Now if I had been elected president 5 years ago, this vacation probably wouldn't have happened. I'm sure I would have been too concerned that the time off would make me seem weak, disconnected, or worse: unnecessary. I was not confident enough in my leadership abilities to delegate responsibility and assumed that without my presence, or at least my stamp of approval, chaos would ensue. I was the living embodiment of this quote from John Isbell, one of CHART's past presidents: "If you brag that your workplace falls apart when you aren't there watching over it, you are doing something terribly wrong!"

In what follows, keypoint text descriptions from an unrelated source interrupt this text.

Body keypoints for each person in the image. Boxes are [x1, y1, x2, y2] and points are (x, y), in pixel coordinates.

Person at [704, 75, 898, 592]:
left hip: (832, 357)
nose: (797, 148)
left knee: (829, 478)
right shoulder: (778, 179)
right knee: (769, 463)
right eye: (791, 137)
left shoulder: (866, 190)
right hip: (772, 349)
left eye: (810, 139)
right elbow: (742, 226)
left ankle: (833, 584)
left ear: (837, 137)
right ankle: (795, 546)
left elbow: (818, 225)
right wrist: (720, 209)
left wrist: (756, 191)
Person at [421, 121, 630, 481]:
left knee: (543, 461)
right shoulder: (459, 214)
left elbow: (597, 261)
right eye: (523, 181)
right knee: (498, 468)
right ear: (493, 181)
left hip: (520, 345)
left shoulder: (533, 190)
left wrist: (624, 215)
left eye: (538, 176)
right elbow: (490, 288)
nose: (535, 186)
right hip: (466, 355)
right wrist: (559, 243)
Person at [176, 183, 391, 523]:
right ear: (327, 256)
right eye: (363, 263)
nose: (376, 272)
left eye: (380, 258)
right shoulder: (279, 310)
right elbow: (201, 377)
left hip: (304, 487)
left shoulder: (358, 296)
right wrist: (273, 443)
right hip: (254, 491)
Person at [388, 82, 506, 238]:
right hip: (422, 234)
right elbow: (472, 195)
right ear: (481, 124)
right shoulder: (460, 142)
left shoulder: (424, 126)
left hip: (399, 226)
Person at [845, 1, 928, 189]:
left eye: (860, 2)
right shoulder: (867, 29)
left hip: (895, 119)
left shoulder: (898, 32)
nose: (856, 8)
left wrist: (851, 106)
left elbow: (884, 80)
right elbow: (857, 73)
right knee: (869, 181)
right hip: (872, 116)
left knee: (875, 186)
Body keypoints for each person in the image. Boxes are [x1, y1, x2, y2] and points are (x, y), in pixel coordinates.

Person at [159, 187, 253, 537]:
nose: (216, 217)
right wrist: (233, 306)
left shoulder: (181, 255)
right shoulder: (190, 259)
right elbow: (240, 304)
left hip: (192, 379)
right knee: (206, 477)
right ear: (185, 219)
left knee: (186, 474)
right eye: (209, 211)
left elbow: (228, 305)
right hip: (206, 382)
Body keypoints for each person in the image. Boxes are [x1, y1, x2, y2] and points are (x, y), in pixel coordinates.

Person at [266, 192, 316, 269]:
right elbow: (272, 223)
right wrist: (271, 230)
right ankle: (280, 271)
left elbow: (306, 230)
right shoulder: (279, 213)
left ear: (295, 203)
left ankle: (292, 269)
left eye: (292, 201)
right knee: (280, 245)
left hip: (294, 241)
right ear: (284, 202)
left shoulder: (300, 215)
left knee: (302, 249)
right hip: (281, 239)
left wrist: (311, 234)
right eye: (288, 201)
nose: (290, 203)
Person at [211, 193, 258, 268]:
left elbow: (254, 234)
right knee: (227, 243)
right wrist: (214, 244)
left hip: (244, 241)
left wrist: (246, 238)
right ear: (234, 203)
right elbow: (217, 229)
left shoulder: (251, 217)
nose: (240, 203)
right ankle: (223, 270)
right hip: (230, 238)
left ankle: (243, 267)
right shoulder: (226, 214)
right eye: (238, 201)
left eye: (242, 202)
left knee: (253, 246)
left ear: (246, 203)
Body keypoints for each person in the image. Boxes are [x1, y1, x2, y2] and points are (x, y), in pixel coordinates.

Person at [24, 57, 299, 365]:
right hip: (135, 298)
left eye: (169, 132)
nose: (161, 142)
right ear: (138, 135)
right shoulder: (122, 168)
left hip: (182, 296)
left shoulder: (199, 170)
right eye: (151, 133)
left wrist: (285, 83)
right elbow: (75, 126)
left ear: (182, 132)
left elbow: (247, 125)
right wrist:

It is a trap that so many of us in training and leadership fall into, unfortunately. Because we partner with so many different teams and on so many different projects, we see ourselves as the glue holding everything together. We begin to believe that unless we are present every minute, the next limited-time offer rollout or system installation or new restaurant opening just won't be successful. So we stay late each evening, never turn off our phones, constantly check our texts, and consider our own needs to be much less important than those of our bosses, co-workers and employees.
But here's the thing: as caretakers of the workplace and stewards of the company culture, it is crucial that we take care of ourselves so that we can take better care of others. If we show up each day exhausted, stressed, and not at the top of our game, then we are not going to be able to deliver at a high level for very long. Details will start getting overlooked, deadlines will be missed, and the quality of our work will suffer. If our efforts as trainers and leaders are diminished, those employees counting on us to help with their career development will also suffer.
So please, work on your delegation skills and take those vacations. Leave work before 8:00 pm (heck, how about 6:00 pm?) and make dinner with your family. Go to hot yoga. Watch some Netflix. Do whatever you find enjoyable to help reclaim your inner peace and find some balance between your professional and personal lives so that you can be refreshed and ready to meet each new day. If it's a struggle for you to start, I highly recommend reading Lagom, The Swedish Art of Balanced Living, which provides excellent advice on enjoying your downtime.
I wish you all happiness, contentment, and a relaxing end to your summer.